Here is the full code.
import boto3
import datetime
def lambda_handler(event, context):
client = boto3.client('cloudwatch')
response = client.get_metric_data(
MetricDataQueries=[
{
'Id': 'd1',
'MetricStat': {
'Metric': {
'Namespace': 'cloudwatch',
'MetricName': 'DiskSpaceUtilization',
'Dimensions': [
{
'Name': 'InstanceId',
'Value': '*****************',
'Filesystem': '/****/****'
},
]
},
'Period': 300,
'Stat': 'Maximum',
'Unit': 'Percent'
},
'ReturnData': True
},
],
StartTime=datetime.datetime.utcnow() - datetime.timedelta(seconds=600),
EndTime=datetime.datetime.utcnow(),
ScanBy='TimestampDescending',
MaxDatapoints=60
)
return response
I expect the output as DiskSpaceUtilization - x%.

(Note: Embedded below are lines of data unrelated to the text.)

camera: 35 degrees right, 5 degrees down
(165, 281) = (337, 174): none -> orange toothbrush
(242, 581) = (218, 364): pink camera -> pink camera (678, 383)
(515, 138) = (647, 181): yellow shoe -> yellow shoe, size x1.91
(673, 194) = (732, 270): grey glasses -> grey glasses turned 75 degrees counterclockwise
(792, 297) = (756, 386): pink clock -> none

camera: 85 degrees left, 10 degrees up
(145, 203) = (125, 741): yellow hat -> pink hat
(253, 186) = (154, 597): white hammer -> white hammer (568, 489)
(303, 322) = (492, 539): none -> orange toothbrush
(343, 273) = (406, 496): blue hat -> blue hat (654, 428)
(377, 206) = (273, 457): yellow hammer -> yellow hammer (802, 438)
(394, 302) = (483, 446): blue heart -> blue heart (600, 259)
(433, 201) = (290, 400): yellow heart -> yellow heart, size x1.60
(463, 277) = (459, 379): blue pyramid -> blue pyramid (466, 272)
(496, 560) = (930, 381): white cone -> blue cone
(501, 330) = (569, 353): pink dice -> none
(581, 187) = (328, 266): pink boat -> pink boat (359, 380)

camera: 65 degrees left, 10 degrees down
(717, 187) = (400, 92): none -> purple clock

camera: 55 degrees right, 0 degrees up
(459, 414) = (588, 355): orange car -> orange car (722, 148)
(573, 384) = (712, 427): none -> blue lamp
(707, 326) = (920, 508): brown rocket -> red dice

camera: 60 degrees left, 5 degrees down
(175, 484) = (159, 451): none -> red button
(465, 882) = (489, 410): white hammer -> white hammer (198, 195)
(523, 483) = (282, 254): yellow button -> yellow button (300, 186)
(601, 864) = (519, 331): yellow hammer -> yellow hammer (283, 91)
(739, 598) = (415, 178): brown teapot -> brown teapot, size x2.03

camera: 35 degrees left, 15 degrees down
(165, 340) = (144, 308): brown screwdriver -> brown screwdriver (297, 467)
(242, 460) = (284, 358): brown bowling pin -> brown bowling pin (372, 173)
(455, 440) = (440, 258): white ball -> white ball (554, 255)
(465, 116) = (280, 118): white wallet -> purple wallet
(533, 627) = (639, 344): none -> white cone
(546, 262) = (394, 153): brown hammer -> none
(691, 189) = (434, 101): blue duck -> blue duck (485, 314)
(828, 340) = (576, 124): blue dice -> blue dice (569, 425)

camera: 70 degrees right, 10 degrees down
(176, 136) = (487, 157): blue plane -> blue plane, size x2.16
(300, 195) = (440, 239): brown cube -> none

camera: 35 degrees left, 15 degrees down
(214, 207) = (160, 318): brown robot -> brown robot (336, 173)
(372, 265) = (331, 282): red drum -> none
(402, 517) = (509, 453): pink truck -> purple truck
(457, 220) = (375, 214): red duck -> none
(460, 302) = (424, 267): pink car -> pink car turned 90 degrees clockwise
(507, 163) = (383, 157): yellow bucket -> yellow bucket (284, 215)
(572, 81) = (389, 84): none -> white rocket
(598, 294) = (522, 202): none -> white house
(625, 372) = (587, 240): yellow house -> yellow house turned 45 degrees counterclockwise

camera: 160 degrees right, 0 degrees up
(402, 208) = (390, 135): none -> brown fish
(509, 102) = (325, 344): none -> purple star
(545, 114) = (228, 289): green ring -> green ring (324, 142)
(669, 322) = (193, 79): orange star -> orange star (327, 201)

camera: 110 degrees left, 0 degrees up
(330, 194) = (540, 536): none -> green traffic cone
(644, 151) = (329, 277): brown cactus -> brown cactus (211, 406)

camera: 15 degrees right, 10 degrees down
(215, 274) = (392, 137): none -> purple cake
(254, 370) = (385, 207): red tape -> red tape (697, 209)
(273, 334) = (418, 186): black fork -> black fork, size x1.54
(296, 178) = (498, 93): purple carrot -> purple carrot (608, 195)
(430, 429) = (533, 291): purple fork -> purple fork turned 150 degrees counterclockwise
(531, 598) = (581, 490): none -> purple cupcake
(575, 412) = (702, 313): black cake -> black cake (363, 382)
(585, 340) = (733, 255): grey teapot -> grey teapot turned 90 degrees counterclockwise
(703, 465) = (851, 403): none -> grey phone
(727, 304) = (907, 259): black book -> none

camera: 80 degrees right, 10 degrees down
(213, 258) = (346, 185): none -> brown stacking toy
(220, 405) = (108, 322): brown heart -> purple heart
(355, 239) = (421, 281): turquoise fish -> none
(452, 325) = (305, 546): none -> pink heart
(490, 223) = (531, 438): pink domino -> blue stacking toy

But currently the output is
"MetricDataResults": [
{
"Id": "d1",
"Label": "DiskSpaceUtilization",
"Timestamps": [],
"Values": [],
"StatusCode": "Complete"
}
],
Filesystem is a separate dimension, change this:
'Dimensions': [
{
'Name': 'InstanceId',
'Value': '*****************',
'Filesystem': '/****/****'
},
]
to this:
'Dimensions': [
{
'Name': 'InstanceId',
'Value': '*****************'
},
{
'Name': 'Filesystem',
'Value': '/****/****'
}
]
and see what you get then (there could be other issues after you fix this one).